= About this exercise =
Search the data for the word "beruflichen" and copy every line where it occurs.

= Data for the task =
= = = = =

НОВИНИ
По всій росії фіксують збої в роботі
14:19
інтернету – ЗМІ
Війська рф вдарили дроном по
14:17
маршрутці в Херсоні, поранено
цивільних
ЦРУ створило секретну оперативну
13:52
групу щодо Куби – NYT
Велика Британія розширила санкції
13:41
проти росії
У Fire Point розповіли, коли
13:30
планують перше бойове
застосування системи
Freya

= = = = =

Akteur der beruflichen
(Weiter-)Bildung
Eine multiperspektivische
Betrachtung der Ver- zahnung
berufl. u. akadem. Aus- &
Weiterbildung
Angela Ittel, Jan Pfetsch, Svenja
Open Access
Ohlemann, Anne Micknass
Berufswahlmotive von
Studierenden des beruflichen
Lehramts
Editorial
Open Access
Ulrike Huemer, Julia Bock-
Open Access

= = = = =

= Answer box =
Akteur der beruflichen
Studierenden des beruflichen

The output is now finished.